- PROBLEM DETAILS
Take the material below and reproduce, word for word, only the lines from the line with "M40,765l39,87 -66,29 -13,-28v-71z" through the line with "M1412,1140l21,36 -74,45 -22,-35z".

- RECORDS PROVIDED
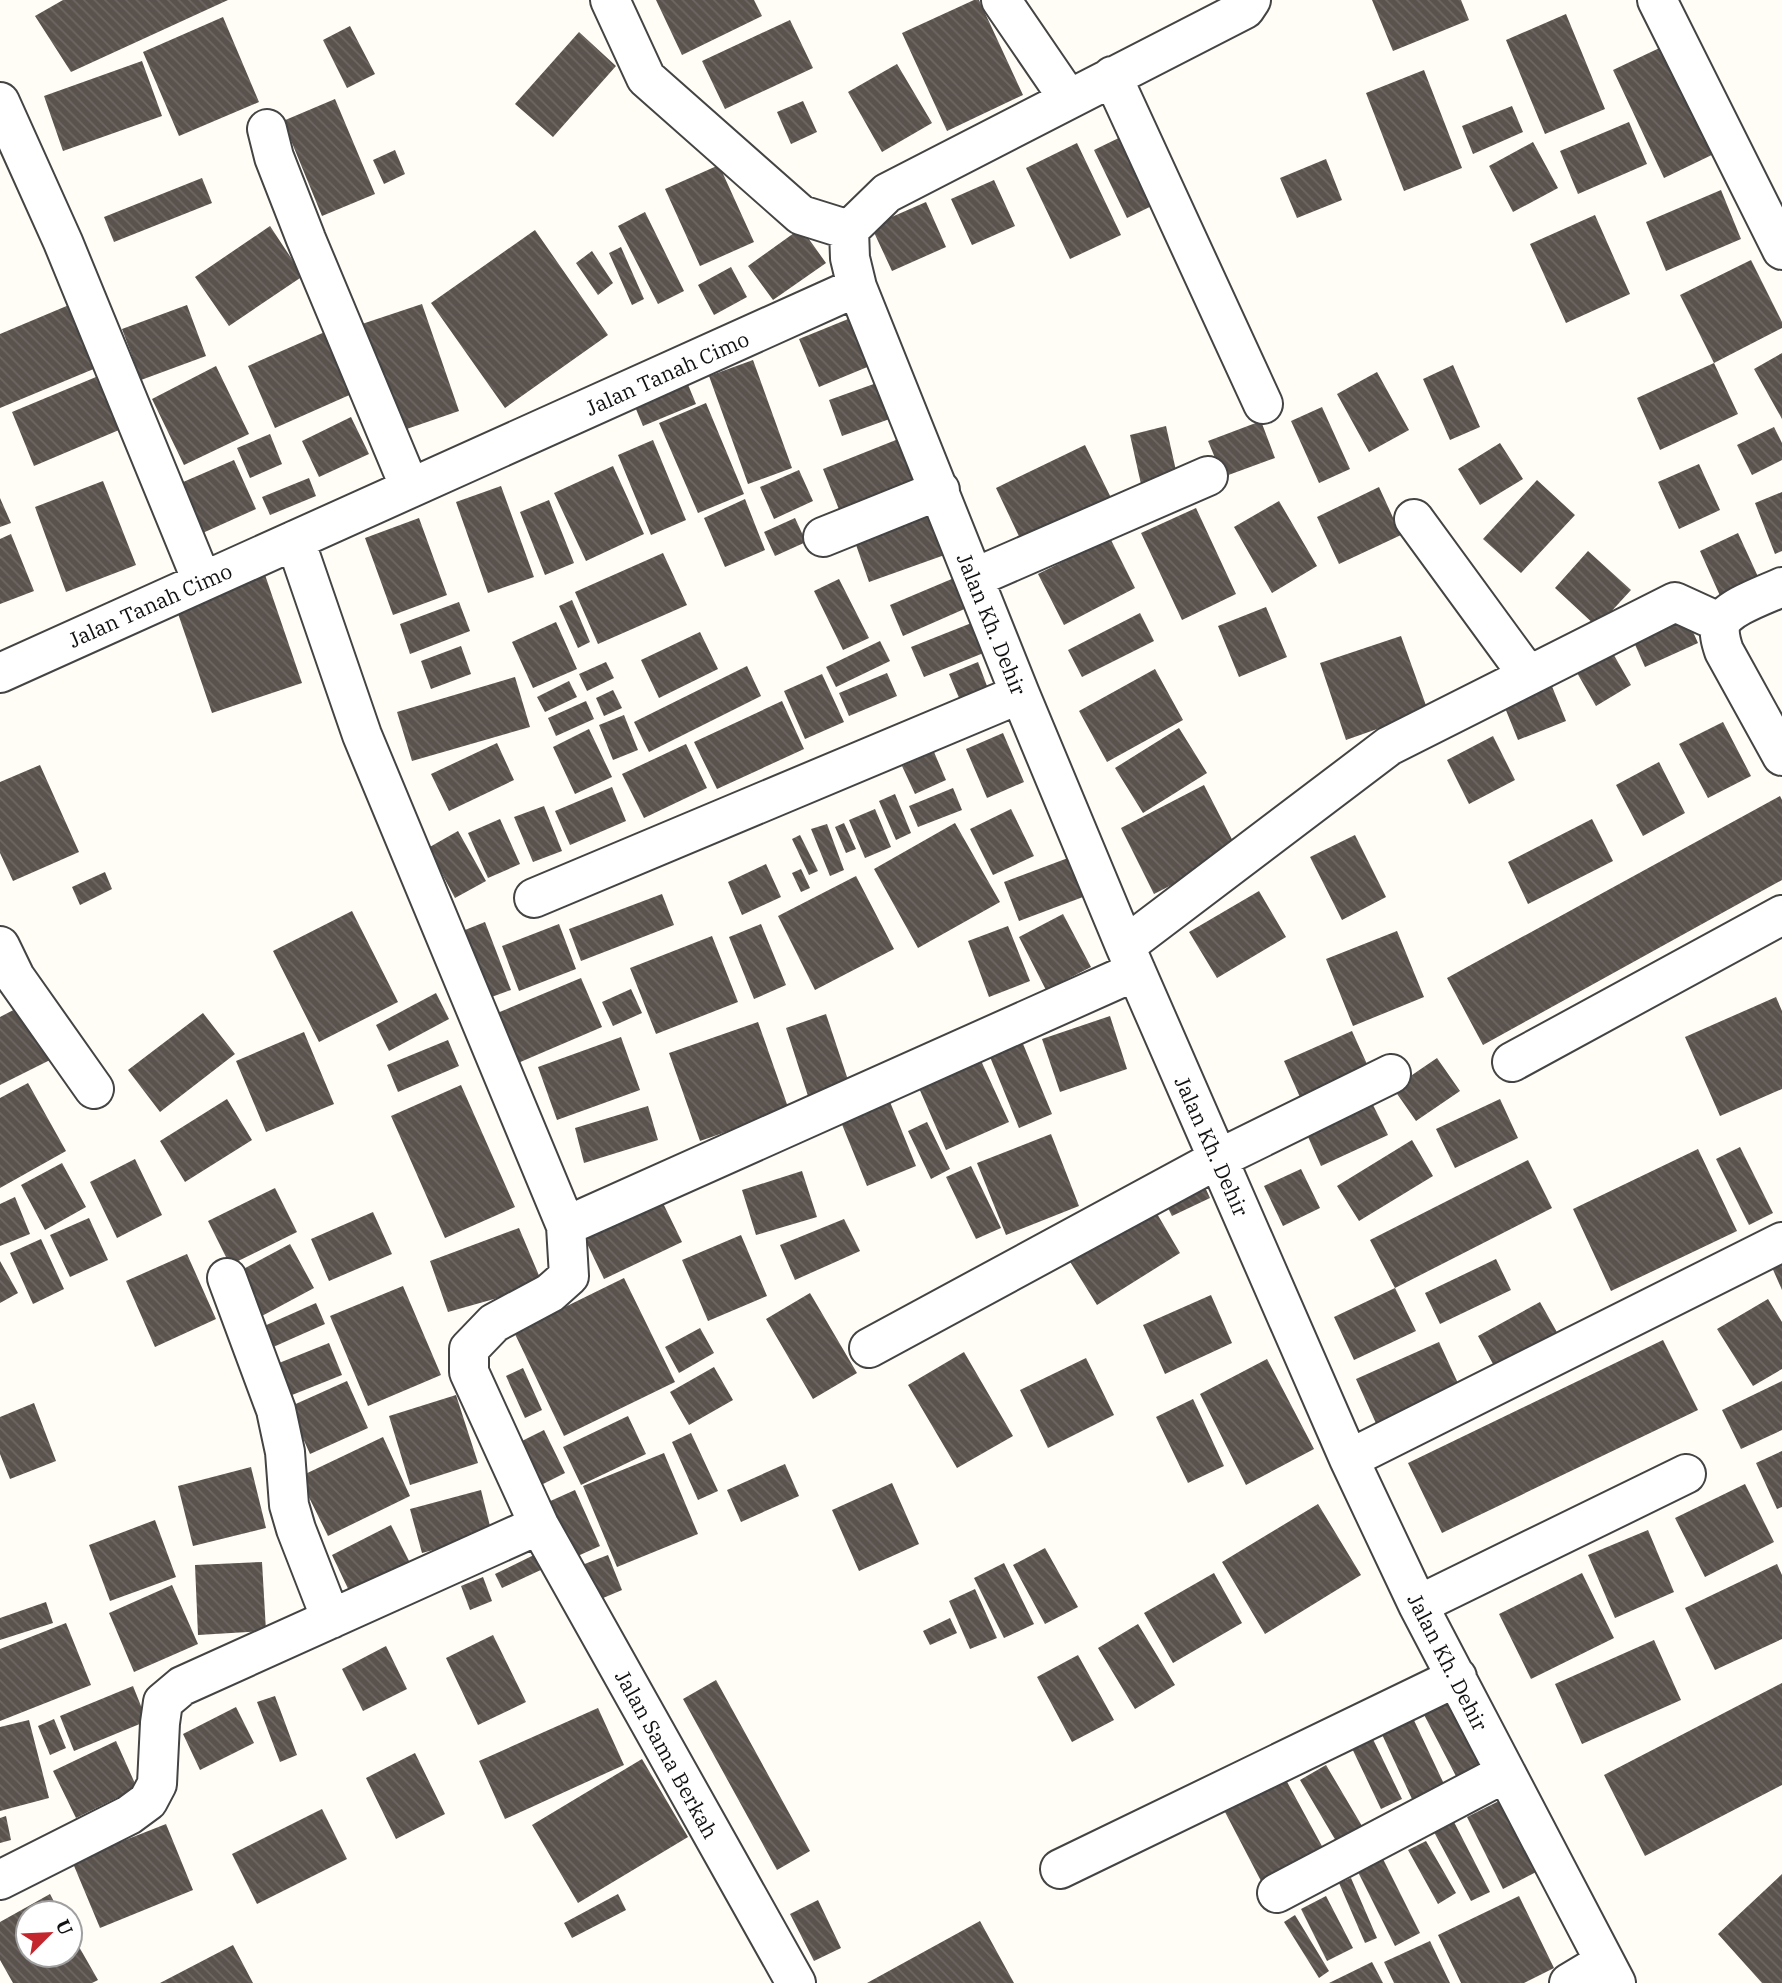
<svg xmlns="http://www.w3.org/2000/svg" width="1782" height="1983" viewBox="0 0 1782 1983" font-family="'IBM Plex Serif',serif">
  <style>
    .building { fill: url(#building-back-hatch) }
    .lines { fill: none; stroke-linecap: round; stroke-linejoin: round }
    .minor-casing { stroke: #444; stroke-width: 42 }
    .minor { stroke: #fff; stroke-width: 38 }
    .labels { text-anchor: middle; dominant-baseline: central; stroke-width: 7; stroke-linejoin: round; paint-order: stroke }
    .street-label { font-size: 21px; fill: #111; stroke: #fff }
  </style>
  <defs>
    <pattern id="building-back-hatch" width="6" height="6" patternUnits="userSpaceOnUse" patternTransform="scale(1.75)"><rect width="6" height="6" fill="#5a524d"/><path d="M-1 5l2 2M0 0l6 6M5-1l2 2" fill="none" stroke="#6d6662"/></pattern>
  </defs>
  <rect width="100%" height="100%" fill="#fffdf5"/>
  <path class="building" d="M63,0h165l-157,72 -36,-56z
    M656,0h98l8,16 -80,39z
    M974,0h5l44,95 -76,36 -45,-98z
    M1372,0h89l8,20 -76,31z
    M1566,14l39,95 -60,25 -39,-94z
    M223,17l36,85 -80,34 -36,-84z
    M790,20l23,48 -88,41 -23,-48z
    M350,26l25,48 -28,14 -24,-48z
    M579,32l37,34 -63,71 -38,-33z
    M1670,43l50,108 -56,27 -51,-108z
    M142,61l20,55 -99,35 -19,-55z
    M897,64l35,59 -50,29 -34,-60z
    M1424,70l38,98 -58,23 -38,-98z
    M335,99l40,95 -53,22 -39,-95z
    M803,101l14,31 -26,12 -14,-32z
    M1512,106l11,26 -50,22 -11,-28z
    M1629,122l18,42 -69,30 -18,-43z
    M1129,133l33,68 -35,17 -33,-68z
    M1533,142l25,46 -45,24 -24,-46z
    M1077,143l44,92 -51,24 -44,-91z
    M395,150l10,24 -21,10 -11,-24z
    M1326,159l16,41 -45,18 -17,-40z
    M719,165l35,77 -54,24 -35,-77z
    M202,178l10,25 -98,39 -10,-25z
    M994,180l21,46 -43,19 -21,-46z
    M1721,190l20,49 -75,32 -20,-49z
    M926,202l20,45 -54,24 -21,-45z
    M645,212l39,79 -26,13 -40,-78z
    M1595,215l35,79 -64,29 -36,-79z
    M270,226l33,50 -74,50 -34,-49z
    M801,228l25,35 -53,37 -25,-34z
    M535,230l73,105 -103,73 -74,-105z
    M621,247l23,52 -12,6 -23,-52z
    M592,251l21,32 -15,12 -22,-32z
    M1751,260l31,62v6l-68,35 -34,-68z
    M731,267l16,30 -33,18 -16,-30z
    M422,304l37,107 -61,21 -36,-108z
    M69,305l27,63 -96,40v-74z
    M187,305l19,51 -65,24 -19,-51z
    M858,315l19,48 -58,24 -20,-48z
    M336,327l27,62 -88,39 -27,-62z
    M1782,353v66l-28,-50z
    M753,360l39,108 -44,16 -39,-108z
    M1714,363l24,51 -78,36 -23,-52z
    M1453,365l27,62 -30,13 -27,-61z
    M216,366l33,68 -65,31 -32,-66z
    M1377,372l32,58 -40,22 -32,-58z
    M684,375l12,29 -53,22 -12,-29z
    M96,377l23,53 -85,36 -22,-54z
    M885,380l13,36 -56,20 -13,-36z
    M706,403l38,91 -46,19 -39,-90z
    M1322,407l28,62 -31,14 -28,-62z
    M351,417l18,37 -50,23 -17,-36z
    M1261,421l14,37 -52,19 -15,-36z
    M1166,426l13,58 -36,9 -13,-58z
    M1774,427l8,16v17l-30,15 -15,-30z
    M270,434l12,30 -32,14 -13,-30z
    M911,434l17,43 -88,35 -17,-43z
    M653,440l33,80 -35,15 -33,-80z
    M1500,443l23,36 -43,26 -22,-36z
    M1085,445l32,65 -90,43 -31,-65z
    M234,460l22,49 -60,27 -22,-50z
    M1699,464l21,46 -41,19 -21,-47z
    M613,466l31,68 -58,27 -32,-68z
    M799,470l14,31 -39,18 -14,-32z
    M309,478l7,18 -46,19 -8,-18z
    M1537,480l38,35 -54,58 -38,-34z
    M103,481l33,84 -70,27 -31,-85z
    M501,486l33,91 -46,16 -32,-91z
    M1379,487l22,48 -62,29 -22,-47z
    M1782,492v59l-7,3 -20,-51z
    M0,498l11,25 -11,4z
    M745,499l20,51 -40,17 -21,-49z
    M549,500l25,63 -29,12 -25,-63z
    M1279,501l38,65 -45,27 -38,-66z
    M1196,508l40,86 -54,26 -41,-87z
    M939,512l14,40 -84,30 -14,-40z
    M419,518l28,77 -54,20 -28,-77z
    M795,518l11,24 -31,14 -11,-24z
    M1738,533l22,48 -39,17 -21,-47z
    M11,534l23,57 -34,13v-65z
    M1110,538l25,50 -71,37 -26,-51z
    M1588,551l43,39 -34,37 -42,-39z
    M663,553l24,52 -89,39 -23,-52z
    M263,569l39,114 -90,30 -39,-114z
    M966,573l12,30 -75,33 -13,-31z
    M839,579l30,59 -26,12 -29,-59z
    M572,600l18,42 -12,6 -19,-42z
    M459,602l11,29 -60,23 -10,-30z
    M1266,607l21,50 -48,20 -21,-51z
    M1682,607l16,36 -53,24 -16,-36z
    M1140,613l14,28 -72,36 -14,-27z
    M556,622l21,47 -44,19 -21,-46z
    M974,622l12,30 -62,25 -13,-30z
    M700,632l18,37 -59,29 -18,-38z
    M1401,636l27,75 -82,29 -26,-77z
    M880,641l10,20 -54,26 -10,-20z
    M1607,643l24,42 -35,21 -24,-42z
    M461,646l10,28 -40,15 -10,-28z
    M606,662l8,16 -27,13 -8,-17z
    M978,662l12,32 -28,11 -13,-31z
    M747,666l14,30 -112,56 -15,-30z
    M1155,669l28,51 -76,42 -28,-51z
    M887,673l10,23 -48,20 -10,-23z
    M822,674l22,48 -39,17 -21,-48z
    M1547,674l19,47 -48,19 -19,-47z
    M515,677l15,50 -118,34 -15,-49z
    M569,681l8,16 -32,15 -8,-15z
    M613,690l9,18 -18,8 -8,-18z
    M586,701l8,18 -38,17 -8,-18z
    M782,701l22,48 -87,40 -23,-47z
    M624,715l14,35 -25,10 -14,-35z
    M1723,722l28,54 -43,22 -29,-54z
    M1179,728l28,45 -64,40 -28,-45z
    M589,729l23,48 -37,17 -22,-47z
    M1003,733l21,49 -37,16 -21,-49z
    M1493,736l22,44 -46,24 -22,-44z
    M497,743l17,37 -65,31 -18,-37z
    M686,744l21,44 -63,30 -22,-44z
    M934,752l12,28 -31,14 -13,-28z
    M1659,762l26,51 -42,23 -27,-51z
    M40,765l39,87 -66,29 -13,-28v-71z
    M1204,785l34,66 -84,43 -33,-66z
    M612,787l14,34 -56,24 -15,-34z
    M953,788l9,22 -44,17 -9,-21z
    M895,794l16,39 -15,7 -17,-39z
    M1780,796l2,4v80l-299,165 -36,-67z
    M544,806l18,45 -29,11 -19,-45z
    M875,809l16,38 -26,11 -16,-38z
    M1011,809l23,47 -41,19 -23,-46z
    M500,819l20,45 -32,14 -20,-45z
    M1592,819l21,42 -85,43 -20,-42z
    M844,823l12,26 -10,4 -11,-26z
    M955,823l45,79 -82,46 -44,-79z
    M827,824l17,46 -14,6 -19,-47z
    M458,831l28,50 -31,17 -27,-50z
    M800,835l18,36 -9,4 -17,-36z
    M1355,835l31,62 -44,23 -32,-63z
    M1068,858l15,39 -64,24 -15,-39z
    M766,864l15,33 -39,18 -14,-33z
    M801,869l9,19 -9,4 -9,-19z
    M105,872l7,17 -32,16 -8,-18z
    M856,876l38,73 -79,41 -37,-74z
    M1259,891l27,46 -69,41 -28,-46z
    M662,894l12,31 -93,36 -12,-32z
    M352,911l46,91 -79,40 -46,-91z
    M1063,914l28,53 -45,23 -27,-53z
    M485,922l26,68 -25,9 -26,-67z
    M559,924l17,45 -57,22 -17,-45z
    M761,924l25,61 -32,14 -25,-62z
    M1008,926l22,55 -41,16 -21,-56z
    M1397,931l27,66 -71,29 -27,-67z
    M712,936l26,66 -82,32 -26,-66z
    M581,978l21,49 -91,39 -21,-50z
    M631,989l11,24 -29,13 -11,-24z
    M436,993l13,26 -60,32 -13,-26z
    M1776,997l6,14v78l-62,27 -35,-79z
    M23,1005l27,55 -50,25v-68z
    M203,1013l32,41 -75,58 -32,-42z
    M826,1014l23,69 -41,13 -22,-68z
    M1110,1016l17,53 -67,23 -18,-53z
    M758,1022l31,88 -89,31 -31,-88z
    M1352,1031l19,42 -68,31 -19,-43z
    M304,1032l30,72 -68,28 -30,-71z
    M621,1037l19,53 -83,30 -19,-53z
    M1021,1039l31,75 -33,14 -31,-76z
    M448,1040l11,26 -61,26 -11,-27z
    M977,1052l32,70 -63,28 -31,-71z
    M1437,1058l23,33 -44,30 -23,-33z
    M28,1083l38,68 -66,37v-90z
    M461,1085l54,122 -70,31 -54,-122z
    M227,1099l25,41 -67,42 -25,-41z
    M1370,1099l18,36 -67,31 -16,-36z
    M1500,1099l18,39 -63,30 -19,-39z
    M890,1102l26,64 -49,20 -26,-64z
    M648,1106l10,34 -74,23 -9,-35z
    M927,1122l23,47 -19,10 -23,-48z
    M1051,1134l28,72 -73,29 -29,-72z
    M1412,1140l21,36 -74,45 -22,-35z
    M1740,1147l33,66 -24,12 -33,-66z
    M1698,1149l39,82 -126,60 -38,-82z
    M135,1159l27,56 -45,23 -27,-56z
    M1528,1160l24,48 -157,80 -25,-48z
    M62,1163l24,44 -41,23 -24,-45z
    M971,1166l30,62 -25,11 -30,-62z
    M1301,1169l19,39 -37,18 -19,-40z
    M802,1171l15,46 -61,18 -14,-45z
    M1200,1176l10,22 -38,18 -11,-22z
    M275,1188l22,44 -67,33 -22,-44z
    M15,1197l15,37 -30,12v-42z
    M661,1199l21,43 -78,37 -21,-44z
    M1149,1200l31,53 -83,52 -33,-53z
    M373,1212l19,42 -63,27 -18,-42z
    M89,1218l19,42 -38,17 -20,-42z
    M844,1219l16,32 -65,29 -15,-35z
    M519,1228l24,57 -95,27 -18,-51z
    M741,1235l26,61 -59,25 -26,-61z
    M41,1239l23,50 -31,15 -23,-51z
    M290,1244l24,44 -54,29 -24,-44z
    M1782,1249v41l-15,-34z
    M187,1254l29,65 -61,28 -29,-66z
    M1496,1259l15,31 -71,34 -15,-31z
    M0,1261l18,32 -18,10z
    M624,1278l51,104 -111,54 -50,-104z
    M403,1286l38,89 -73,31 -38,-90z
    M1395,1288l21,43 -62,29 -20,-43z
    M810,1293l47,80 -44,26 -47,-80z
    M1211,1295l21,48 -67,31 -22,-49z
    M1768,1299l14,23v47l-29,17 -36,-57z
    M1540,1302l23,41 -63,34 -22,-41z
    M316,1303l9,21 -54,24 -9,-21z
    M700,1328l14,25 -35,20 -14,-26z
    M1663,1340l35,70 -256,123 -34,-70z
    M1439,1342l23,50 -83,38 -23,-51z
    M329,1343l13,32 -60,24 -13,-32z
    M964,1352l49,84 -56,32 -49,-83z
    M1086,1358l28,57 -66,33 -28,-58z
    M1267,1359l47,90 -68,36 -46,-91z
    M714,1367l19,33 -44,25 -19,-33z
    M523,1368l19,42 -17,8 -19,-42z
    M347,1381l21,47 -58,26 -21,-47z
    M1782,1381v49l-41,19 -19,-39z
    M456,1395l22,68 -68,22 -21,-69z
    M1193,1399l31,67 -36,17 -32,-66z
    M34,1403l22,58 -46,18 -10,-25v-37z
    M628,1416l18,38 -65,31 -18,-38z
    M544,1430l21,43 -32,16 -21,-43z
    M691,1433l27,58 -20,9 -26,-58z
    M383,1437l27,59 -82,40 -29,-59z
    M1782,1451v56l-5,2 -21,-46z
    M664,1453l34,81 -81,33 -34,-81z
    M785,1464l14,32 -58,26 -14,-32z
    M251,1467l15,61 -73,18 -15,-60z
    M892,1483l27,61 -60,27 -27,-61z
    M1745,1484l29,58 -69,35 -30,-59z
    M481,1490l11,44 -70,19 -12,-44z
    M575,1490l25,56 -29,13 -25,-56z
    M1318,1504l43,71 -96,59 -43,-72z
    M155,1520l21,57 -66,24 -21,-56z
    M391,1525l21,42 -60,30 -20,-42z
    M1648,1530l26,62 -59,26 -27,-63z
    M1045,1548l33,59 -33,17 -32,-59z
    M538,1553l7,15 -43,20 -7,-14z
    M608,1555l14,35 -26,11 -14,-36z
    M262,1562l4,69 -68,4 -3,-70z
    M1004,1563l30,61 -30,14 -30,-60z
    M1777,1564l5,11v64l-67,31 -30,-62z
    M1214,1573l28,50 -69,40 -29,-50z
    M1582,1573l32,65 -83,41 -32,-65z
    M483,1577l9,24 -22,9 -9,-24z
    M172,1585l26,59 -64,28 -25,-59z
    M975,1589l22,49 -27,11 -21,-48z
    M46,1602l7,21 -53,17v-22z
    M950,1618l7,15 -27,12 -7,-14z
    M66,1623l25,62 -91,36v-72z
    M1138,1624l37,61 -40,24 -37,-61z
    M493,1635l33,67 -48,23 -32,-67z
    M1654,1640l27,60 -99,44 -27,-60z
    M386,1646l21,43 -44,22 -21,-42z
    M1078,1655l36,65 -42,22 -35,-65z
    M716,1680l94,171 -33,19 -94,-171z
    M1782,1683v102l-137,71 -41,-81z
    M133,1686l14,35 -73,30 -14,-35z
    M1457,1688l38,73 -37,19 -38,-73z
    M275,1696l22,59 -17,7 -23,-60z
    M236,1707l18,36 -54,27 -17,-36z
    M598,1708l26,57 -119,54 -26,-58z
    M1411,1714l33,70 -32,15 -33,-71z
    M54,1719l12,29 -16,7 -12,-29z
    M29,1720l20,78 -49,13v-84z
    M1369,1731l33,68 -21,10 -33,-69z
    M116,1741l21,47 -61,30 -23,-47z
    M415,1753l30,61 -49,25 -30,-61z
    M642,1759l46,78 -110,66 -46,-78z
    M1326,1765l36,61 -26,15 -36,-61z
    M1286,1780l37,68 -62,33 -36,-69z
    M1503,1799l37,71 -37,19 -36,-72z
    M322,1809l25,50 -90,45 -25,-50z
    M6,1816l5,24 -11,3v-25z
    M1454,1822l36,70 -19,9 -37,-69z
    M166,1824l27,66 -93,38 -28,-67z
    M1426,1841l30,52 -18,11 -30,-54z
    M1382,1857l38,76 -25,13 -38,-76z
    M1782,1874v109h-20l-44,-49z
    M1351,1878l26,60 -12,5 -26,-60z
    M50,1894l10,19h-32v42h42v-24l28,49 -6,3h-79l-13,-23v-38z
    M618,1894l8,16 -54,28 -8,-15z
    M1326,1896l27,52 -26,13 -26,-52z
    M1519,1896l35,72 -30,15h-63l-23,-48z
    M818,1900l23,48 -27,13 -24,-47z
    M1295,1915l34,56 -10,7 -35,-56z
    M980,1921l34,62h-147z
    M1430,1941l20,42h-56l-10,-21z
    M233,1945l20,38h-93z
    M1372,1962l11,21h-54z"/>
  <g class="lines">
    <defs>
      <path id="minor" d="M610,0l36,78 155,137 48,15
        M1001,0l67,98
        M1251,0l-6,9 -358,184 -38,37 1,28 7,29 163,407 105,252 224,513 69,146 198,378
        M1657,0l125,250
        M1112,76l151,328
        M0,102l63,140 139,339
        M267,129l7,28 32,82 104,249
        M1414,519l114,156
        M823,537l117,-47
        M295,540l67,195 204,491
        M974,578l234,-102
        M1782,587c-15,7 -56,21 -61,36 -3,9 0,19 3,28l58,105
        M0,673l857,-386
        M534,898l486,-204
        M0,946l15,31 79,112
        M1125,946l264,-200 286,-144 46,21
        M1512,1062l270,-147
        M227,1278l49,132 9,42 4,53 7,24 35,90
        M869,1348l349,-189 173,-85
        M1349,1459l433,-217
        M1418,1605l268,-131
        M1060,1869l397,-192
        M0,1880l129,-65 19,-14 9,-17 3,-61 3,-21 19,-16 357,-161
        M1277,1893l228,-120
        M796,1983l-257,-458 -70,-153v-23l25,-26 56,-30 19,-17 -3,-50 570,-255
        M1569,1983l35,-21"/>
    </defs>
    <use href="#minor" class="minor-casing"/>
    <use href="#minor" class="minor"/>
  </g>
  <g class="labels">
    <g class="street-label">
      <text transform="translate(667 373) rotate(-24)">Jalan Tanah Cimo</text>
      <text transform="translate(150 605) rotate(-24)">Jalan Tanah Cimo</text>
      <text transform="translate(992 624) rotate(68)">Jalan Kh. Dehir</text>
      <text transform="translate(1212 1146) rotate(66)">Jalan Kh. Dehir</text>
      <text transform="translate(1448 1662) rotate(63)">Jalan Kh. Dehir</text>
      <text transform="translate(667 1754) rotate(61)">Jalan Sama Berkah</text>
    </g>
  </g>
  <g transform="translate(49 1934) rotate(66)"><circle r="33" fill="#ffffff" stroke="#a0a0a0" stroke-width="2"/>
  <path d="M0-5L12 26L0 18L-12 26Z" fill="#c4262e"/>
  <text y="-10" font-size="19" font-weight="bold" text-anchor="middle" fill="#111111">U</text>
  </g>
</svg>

- SOLUTION FOR THIS EXERCISE
    M40,765l39,87 -66,29 -13,-28v-71z
    M1204,785l34,66 -84,43 -33,-66z
    M612,787l14,34 -56,24 -15,-34z
    M953,788l9,22 -44,17 -9,-21z
    M895,794l16,39 -15,7 -17,-39z
    M1780,796l2,4v80l-299,165 -36,-67z
    M544,806l18,45 -29,11 -19,-45z
    M875,809l16,38 -26,11 -16,-38z
    M1011,809l23,47 -41,19 -23,-46z
    M500,819l20,45 -32,14 -20,-45z
    M1592,819l21,42 -85,43 -20,-42z
    M844,823l12,26 -10,4 -11,-26z
    M955,823l45,79 -82,46 -44,-79z
    M827,824l17,46 -14,6 -19,-47z
    M458,831l28,50 -31,17 -27,-50z
    M800,835l18,36 -9,4 -17,-36z
    M1355,835l31,62 -44,23 -32,-63z
    M1068,858l15,39 -64,24 -15,-39z
    M766,864l15,33 -39,18 -14,-33z
    M801,869l9,19 -9,4 -9,-19z
    M105,872l7,17 -32,16 -8,-18z
    M856,876l38,73 -79,41 -37,-74z
    M1259,891l27,46 -69,41 -28,-46z
    M662,894l12,31 -93,36 -12,-32z
    M352,911l46,91 -79,40 -46,-91z
    M1063,914l28,53 -45,23 -27,-53z
    M485,922l26,68 -25,9 -26,-67z
    M559,924l17,45 -57,22 -17,-45z
    M761,924l25,61 -32,14 -25,-62z
    M1008,926l22,55 -41,16 -21,-56z
    M1397,931l27,66 -71,29 -27,-67z
    M712,936l26,66 -82,32 -26,-66z
    M581,978l21,49 -91,39 -21,-50z
    M631,989l11,24 -29,13 -11,-24z
    M436,993l13,26 -60,32 -13,-26z
    M1776,997l6,14v78l-62,27 -35,-79z
    M23,1005l27,55 -50,25v-68z
    M203,1013l32,41 -75,58 -32,-42z
    M826,1014l23,69 -41,13 -22,-68z
    M1110,1016l17,53 -67,23 -18,-53z
    M758,1022l31,88 -89,31 -31,-88z
    M1352,1031l19,42 -68,31 -19,-43z
    M304,1032l30,72 -68,28 -30,-71z
    M621,1037l19,53 -83,30 -19,-53z
    M1021,1039l31,75 -33,14 -31,-76z
    M448,1040l11,26 -61,26 -11,-27z
    M977,1052l32,70 -63,28 -31,-71z
    M1437,1058l23,33 -44,30 -23,-33z
    M28,1083l38,68 -66,37v-90z
    M461,1085l54,122 -70,31 -54,-122z
    M227,1099l25,41 -67,42 -25,-41z
    M1370,1099l18,36 -67,31 -16,-36z
    M1500,1099l18,39 -63,30 -19,-39z
    M890,1102l26,64 -49,20 -26,-64z
    M648,1106l10,34 -74,23 -9,-35z
    M927,1122l23,47 -19,10 -23,-48z
    M1051,1134l28,72 -73,29 -29,-72z
    M1412,1140l21,36 -74,45 -22,-35z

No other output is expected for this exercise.